En démissionnant avec fracas fin août 2018, Nicolas Hulot a lui aussi dénoncé «la présence des lobbys dans les cercles du pouvoir», se demandant «qui a le pouvoir, qui gouverne ?». En avril, dans une interview à Libé, ce dernier refusait de reprendre à son compte l'accusation «d'alliance toxique entre Macron et les grands pollueurs» proférée par certaines ONG. Mais, ajoutait-il, «l'influence des lobbys est évidente, j'en ai fait la cruelle expérience le dernier jour de mon mandat avec le lobby de la chasse, pour ne parler que de celui-là. Les lobbys agroalimentaires ou énergéticiens exercent une influence considérable, parfois en faisant du chantage à la délocalisation, à la perte d'emplois. C'est une entrave à la démocratie».
«Pas de pouvoir»
Pour y remédier, Hulot estimait que «chaque ministre, chaque parlementaire devrait dire en toute transparence qui il a reçu, ce qui a été dit». Ce n'est apparemment pas ce qu'a fait Rugy : parmi les révélations à son sujet figure la participation à un dîner hors agenda avec des lobbyistes de l'énergie. «L'absence de transparence et le faste des réceptions abîment la confiance dans nos institutions, estimait mardi le porte-parole d'EE-LV, Julien Bayou.
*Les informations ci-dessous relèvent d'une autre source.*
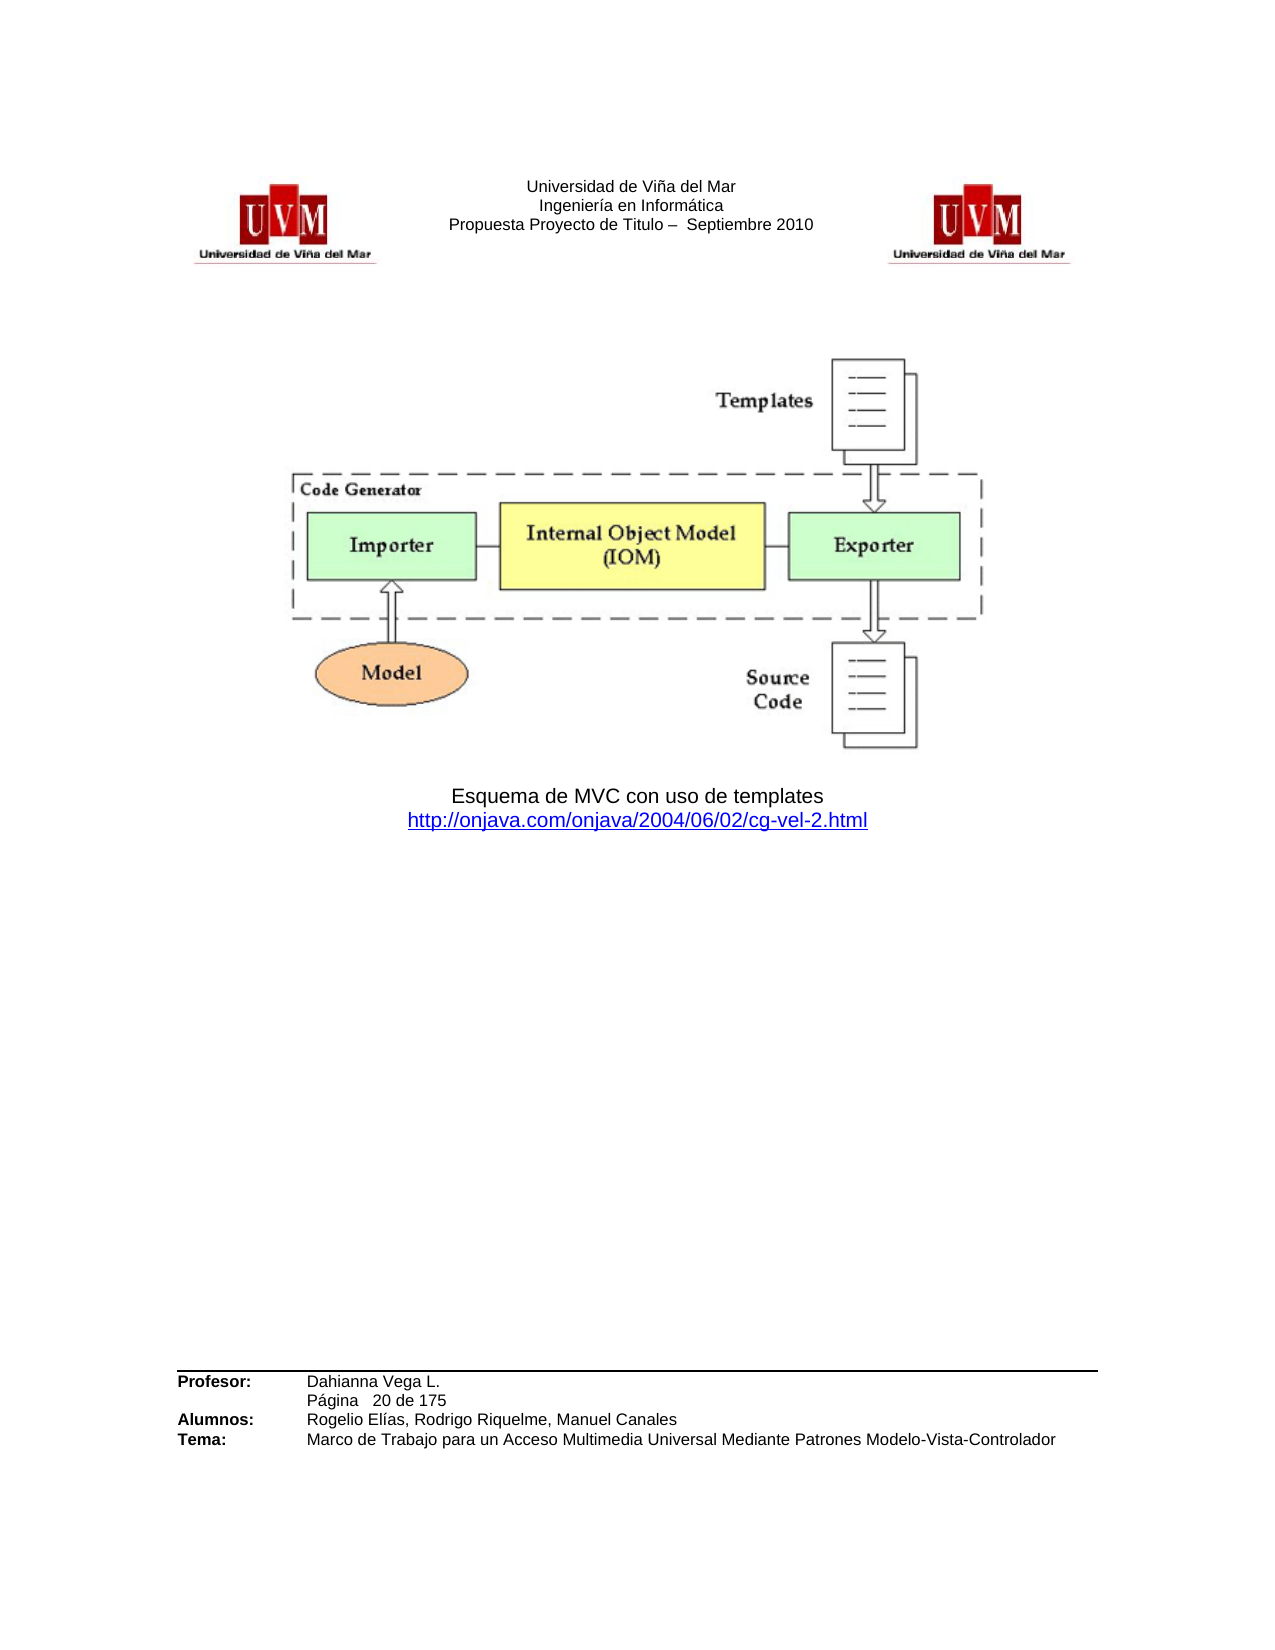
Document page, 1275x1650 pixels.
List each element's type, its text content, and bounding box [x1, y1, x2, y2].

L'autre victime, c'est l'écologie : qui pour succéder à Rugy sur ce poste et cet enjeu si malmené par le gouvernement ?»
Qui ? Peu importe, en réalité. Hulot l'a martelé le jour de sa démission : tout seul, un ministre de l'Ecologie, aussi sincère et déterminé soit-il, ne peut rien. Tant que le sommet de l'Etat et les rouages de nos institutions seront aux mains des lobbys servant des intérêts privés, il ou elle aura au mieux «un peu d'influence», comme l'a dit Hulot, mais «pas de pouvoir». Tant qu'Emmanuel Macron, Edouard Philippe, comme tous les dirigeants de la planète, ne changeront pas de modèle économique et penseront «croissance, PIB, relance de la consommation», rien ne changera, ou si peu. Et l'écologie perdra la plupart des arbitrages. Le problème n'est donc pas la personne qui se trouve à ce poste. Hulot l'a dit : c'est l'ensemble du gouvernement qui doit «porter, incarner, proposer, inventer une nouvelle société économique». Et au-delà, c'est l'ensemble de la société, nous tous, qui devons «changer de paradigme» pour être à la hauteur de la crise écologique, le «pire défi que l'humanité ait jamais rencontré».